La mobilité à vélo : appréhender la sécurité dans sa globalité

La sécurité dans les déplacements est une préoccupation constante de tout cycliste. Cette constante se retrouve à tous les niveaux de l’apprentissage et dans toutes les conditions de pratique. Apprendre à rouler, individuellement ou en groupe,  en sécurité,  permet d’acquérir plus d’assurance et d’autonomie.

Rappel des principaux facteurs d’accidents

  • Non respect de la signalisation (feux, stops, etc.) de la part des cyclistes comme des automobilistes,
  • Automobiliste ne prenant pas en compte le cycliste (vitesse excessive, croisement ou dépassement dangereux, « tourne à droite » trop rapide après dépassement alors que le cycliste va tout droit, angle mort),
  • Défaut d’éclairage ou de visibilité du cycliste,
  • Le « tourne-à-gauche » mal négocié du cycliste alors qu’un véhicule va tout droit

L'hydratation

1. La bonne quantité d’eau, tu boiras

En général, nous perdons 2,5 litres d’eau par jour. Pensez à compenser ces pertes en vous hydratant régulièrement. Bien évidemment, ces besoins augmentent selon différents facteurs (température ambiante, efforts sportifs réalisés,…).

2. D’avoir soif, tu n’attendras pas

Lorsque vous ressentez la sensation de soif, c’est que vous êtes déjà en état de déshydratation. Il ne faut donc pas attendre que le corps réclame de l’eau mais plutôt anticiper cela.

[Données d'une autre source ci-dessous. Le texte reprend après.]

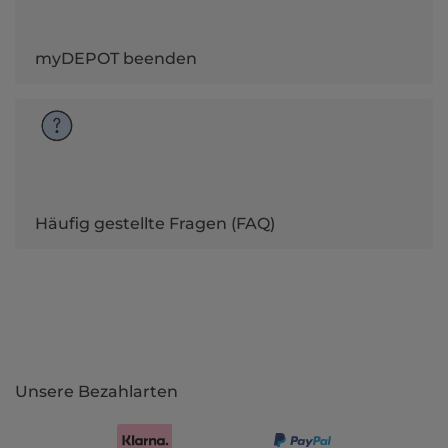
myDEPOT beenden
Häufig gestellte Fragen (FAQ)
Unsere Bezahlarten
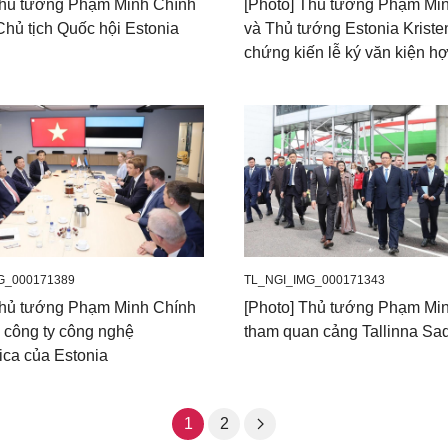
Thủ tướng Phạm Minh Chính
[Photo] Thủ tướng Phạm Mi
Chủ tịch Quốc hội Estonia
và Thủ tướng Estonia Kriste
chứng kiến lễ ký văn kiện hợ
G_000171389
TL_NGI_IMG_000171343
Thủ tướng Phạm Minh Chính
[Photo] Thủ tướng Phạm Mi
 công ty công nghệ
tham quan cảng Tallinna S
ica của Estonia
1
2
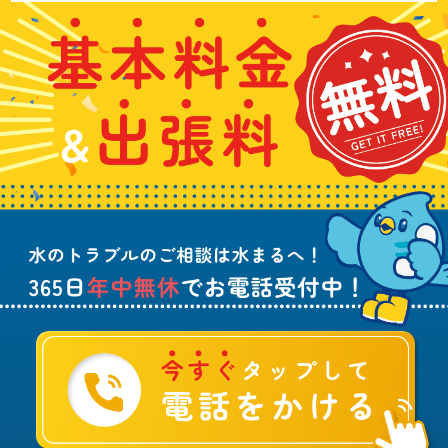
い
基
水
3
合
本
漏
6
わ
料
れ
5
せ
金
や
日
は
&
詰
年
こ
出
ま
中
ち
張
り
無
ら
料
、
休
無
水
で
料
の
お
ト
電
ラ
話
ブ
受
ル
付
に
中
つ
！
い
て
ご
相
談
は
水
ま
る
へ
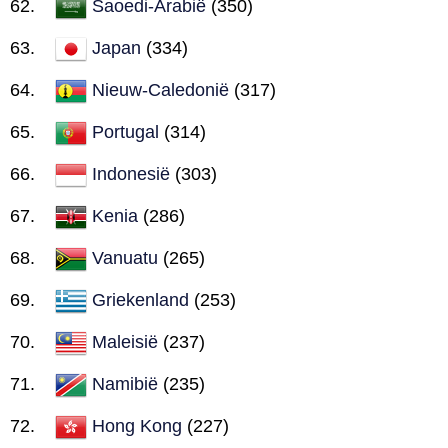
Saoedi-Arabië
(350)
Japan
(334)
Nieuw-Caledonië
(317)
Portugal
(314)
Indonesië
(303)
Kenia
(286)
Vanuatu
(265)
Griekenland
(253)
Maleisië
(237)
Namibië
(235)
Hong Kong
(227)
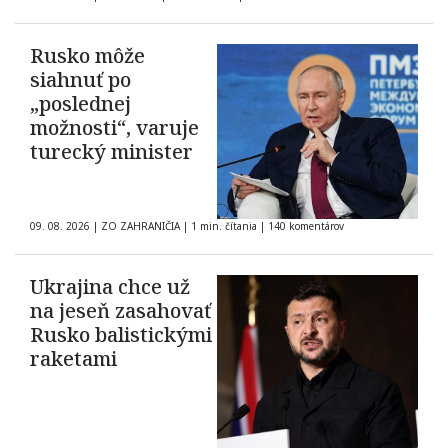
Rusko môže
siahnuť po
„poslednej
možnosti“, varuje
turecký minister
09. 08. 2026
|
ZO ZAHRANIČIA
|
1 min. čítania
|
140 komentárov
Ukrajina chce už
na jeseň zasahovať
Rusko balistickými
raketami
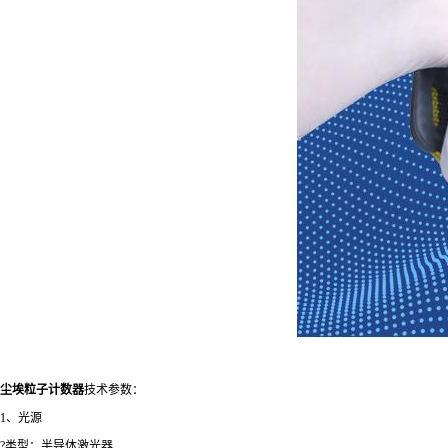
尘埃粒子计数器
技术参数：
1、光源
?类型：半导体激光器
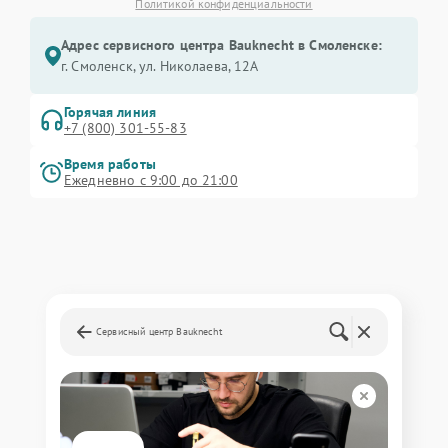
Политикой конфиденциальности
Адрес сервисного центра Bauknecht в Смоленске:
г. Смоленск, ул. Николаева, 12А
Горячая линия
+7 (800) 301-55-83
Время работы
Ежедневно с 9:00 до 21:00
Сервисный центр Bauknecht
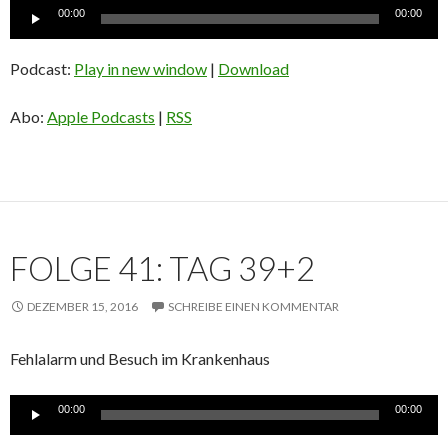
Audio-
00:00
00:00
Player
Podcast:
Play in new window
|
Download
Abo:
Apple Podcasts
|
RSS
FOLGE 41: TAG 39+2
DEZEMBER 15, 2016
SCHREIBE EINEN KOMMENTAR
Fehlalarm und Besuch im Krankenhaus
Audio-
00:00
00:00
Player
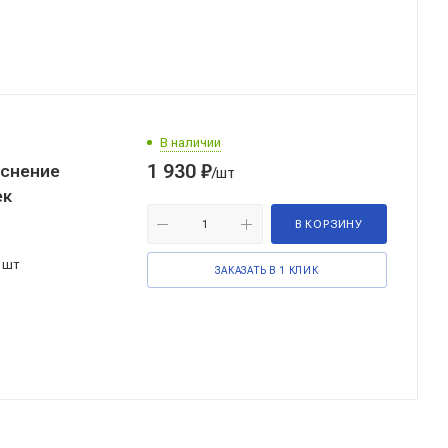
В наличии
1 930
₽
иснение
/шт
ек
В КОРЗИНУ
 шт
ЗАКАЗАТЬ В 1 КЛИК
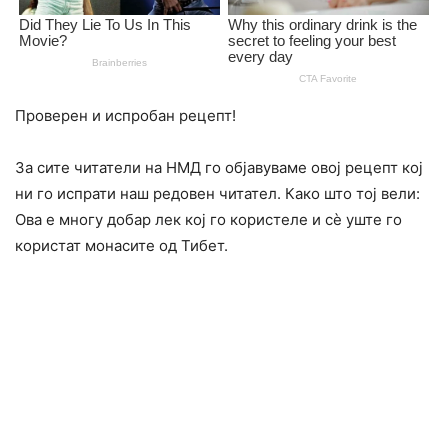
Проверен и испробан рецепт!
За сите читатели на НМД го објавуваме овој рецепт кој
ни го испрати наш редовен читател. Како што тој вели:
Ова е многу добар лек кој го користеле и сè уште го
користат монасите од Тибет.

3. Suffisamment, tu t’hydrateras

L’organisme se sert d’un système ingénieux pour réguler la température corporelle grâce à la transpiration. Il est donc important de compenser cette eau perdue pour ne pas être déshydraté.

4. La bonne boisson, tu choisiras

L’eau est sans aucun doute la meilleure façon de s’hydrater. Cependant, l’effort physique nécessite une grande quantité d’énergie et au bout d’une heure, l’eau ne suffit plus … les “boissons de l’effort” vont permettre d’apporter au corps les éléments essentiels comme les glucides et le sodium

5. Pour les efforts de courte durée, l’eau suffira

Pour les efforts inférieurs à 1 heure, une eau minérale est suffisante, tout simplement !

6. Pour les efforts de longue durée, tu privilégieras une boisson adaptée

Lorsque vous pratiquez des efforts plus intenses et plus longs, les apports en glucides et minéraux sont très importants car ils permettent d’assurer les besoins. Les boissons isotoniques, spécialement conçues pour cela, permettront de combler les pertes minérales et énergétiques et d’apporter une hydratation maximale.

7. A la bonne température, tu boiras

Boire une boisson trop froide pourrait vous créer des problèmes gastriques. Veillez à ce qu’elle ne soit pas trop glacée !

8. Régulièrement, tu t’hydrateras

Contrairement à ce que nous pourrions penser, il est important de boire pendant l’effort mais également avant et après. Pourquoi ? Pour anticiper et compenser les pertes en eau. L’idéal ? Une à deux gorgées toutes les 10 à 15 minutes.

9. Attentif, tu seras

Dès les premiers signes (sensation d’avoir très soif, jambes lourdes, essoufflement, douleurs musculaires,…), pensez à boire. Vous êtes en déshydratation et cet état peut entrainer une altération de l’état général…pouvant nécessiter un avis médical urgent.

10. La récupération, tu n’oublieras pas

L’activité physique entraîne une fatigue générale et musculaire. La récupération passe nécessairement par une bonne réhydratation. Il est conseillé de boire dans les 15 à 30 minutes suivant l’effort pour renouveler plus facilement les réserves épuisées. Vous pouvez utiliser les boissons énergétiques adaptées pour la récupération. L’utilisation d’une eau bicarbonatée est idéale pour éliminer les déchets acides accumulés pendant le sport.